Having achieved what the blokes were not capable of pulling off (the closest we came was last year in the equivalent tournament when England’s Lions made the final...but lost to Italy on penalties) for 56 years, this has earned women’s football a LOT of kudos and respect, from what was only 4 years ago, a marginal and niche interest that not many people really cared about.

I read this morning that, as recently as 2018, folks weren't interested in hosting the women’s tournament at their stadiums and for a long time this sport wasn’t a vocation, with the players training in their spare time while holding down other employment.

I’m not a fan of football. I never “got” the need to throw jumpers down as goalposts and go ballistic with either joy or misery depending on who won a kickabout. While I can enjoy a game on TV if it’s on, I genuinely couldn’t care less about it and have no interest.

I am however very pleased that the women’s team were able to to this before the men’s team could repeat what they last achieved at the World Cup in 1966 (to put this in perspective, the women’s team didn’t exist until 6 years AFTER that historic game). This will hopefully have the knock-on effect of making the blokes’ squad up their ante and it will put women’s soccer on an even keel with “normal” football. When the USA won the Women’s World Cup in 2019 there was even talk of putting the captain on the cover of the video game “FIFA 20” but it came to nought.

I consider myself tolerant and open-minded (hey, I even have a Straight Ally patch on my jacket) and take umbrage only at things that genuinely piss me off on a personal level, as opposed to taking a stance based on what I think I should be feeling in order to fit in (e.g. I have zero issue with transgender but think it absolutely fucking stinks that Lea Thomas gets to compete against biological women in swimming).

I watched the news today and saw the press conference invasion and as pleased as I was that this had happened, I realised just how much of my reactions are pre-programmed.

To elaborate.

When the team invaded their manager’s press conference and chanted “football’s coming home”, climbing on the desks and making their euphoria apparent, there was a part of me that liked it and another part of me that was jealous, threatened and thought they were being “unladylike”.

The societal programming I had in the 1970s and 80s (or up until I went to university in 1990) was that boys did boys stuff and girls did their own thing. School playground games were war and cowboys and running for boys and skipping, singing and other girly stuff for the ladies. We rarely interacted and we had our own sports. At primary school in the early 80s I remember clearly that when we got a letter to take home, they were blue for boys and pink for girls.This was amplified at High school where boys did football and rugby and girls did netball and hockey. Once a year we’d mix it up for a laugh and play each other’s sports but it was made quite clear that you stayed in your lane unless given permission to move. 

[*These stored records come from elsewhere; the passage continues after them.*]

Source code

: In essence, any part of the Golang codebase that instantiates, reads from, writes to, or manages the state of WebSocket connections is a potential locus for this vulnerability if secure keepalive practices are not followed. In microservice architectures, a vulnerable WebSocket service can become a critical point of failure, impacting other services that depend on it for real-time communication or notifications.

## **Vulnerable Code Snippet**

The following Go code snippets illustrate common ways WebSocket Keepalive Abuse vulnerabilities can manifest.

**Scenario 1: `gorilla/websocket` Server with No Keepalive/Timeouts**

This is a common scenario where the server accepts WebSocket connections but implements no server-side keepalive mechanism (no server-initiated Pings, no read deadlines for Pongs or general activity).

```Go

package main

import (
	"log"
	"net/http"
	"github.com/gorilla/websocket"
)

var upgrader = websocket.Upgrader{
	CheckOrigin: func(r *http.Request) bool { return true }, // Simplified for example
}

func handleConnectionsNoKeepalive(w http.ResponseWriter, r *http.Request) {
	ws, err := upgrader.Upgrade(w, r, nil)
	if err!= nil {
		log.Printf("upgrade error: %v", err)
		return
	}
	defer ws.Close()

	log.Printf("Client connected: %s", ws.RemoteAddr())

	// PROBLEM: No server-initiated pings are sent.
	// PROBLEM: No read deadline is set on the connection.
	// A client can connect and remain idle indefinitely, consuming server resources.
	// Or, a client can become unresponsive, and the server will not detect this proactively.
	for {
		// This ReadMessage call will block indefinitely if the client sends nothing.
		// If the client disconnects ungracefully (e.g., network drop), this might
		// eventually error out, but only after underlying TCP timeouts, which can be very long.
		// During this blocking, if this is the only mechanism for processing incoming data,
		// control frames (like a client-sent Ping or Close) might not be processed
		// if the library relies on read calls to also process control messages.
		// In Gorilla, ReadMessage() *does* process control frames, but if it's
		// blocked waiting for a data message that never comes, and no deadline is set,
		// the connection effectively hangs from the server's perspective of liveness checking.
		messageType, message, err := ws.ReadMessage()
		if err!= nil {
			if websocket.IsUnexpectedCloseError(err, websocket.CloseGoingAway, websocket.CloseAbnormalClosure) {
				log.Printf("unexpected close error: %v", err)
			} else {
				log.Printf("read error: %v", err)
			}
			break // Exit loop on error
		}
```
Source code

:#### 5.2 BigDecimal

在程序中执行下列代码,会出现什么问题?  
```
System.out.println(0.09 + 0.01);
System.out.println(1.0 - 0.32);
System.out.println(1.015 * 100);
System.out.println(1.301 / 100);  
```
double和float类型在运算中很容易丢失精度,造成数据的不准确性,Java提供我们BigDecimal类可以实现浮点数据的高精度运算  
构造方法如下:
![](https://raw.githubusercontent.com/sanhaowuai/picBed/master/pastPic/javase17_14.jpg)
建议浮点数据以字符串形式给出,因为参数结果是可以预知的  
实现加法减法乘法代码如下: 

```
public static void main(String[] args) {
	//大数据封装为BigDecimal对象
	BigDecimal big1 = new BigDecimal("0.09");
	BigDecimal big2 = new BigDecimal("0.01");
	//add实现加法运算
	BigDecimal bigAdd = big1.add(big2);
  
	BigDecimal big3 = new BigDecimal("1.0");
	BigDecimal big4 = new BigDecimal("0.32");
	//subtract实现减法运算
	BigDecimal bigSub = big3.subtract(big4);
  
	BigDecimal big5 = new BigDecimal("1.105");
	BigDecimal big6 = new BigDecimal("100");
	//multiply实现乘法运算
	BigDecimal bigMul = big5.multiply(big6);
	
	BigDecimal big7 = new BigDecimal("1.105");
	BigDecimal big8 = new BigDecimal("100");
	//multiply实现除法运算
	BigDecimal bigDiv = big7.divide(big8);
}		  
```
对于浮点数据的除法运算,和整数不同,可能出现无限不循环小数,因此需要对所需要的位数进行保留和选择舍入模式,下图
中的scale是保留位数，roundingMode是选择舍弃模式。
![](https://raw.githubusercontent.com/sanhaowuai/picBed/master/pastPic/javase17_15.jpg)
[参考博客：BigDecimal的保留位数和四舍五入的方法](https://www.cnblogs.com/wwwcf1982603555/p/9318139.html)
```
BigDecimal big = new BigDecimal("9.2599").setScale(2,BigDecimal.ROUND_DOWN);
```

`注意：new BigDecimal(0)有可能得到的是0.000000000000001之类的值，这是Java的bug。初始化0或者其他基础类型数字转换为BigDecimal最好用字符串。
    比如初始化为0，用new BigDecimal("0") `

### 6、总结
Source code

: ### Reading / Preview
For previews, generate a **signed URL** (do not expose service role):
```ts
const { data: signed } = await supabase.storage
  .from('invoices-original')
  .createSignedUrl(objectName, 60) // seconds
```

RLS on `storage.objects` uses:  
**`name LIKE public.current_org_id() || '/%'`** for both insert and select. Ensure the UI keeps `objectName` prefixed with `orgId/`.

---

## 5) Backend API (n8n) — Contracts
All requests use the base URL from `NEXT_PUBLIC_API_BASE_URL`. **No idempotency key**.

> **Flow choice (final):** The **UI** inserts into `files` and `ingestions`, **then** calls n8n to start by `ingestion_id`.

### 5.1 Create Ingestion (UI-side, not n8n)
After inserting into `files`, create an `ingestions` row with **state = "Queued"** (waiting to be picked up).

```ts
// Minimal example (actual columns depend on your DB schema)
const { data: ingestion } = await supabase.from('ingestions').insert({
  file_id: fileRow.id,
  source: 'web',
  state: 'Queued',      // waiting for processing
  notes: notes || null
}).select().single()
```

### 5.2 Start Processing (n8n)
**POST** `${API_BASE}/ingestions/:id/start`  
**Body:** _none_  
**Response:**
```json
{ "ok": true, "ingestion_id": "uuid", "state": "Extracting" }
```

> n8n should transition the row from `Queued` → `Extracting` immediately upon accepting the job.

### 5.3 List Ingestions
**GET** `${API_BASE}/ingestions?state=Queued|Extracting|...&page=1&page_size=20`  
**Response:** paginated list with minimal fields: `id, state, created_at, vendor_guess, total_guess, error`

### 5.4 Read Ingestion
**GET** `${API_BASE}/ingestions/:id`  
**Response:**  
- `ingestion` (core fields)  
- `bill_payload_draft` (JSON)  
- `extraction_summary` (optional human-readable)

I was born at the very tail end of an era of doing what you were fucking told and boys could not and should not be interested in girly stuff. No one was gay back then (I went to school with several people who came out retrospectively but “queer” was only an insult).When I went to uni things were livened up with LGB adding a T to the end and things starting to morph into what we have now.

However, like muscle memory, societal programming is hard to shift and seeing the women’s team behaving loudly, raucously and definitely not like “ladies” triggered me and I had to evaluate what I was feeling in order to move past it.

There was that part of me that expected them to be demure, grateful and sit with their legs crossed as they giggled about how wonderful it was to win. The rational and spiritual parts of me realised instantly that this was a fake image but only then did I realised just how pre-programmed I have been with regard to how I expect others (be it male, female, adult, child, gay or straight person) to act.

We are all programmed to a degree to act a certain way and to expect others to act how we think they should.

I am genuinely pleased for the women’s team and believe that this win will make a difference in sport that will be felt for years to come but, to my shock, I felt that part of me, the robotic reaction that was basically thinking “they’re trying to be boys, and what’s all that fucking shouting about?!!”

I am now a little more able to catch myself and reassess so I guess them winning had added bonuses for me on a personal level.